Assignment:
The response must be made up of the lines in the entries below that contain "feat".
======== Entries provided
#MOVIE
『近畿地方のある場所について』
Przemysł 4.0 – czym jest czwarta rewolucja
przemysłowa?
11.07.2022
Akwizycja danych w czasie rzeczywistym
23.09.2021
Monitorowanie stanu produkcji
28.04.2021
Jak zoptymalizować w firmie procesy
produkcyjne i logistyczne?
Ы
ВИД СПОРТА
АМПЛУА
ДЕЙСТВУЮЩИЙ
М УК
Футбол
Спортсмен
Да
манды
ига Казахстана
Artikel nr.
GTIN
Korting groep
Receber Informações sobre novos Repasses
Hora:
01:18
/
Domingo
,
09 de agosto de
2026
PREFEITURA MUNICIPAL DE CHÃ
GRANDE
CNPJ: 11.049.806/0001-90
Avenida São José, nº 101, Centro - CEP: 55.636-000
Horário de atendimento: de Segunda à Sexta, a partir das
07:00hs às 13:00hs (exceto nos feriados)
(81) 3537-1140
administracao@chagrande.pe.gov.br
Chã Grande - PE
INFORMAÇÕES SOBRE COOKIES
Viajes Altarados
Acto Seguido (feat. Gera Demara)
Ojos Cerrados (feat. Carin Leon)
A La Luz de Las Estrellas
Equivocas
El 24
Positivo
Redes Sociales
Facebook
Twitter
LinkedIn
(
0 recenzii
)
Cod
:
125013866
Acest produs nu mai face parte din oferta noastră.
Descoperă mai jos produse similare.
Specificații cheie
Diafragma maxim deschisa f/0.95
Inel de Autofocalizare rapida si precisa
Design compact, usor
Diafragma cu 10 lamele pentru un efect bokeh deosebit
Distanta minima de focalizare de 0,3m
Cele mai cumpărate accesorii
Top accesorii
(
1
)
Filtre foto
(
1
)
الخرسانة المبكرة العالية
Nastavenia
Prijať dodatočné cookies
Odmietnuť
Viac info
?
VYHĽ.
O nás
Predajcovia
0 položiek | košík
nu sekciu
================
Solution to this problem:
Acto Seguido (feat. Gera Demara)
Ojos Cerrados (feat. Carin Leon)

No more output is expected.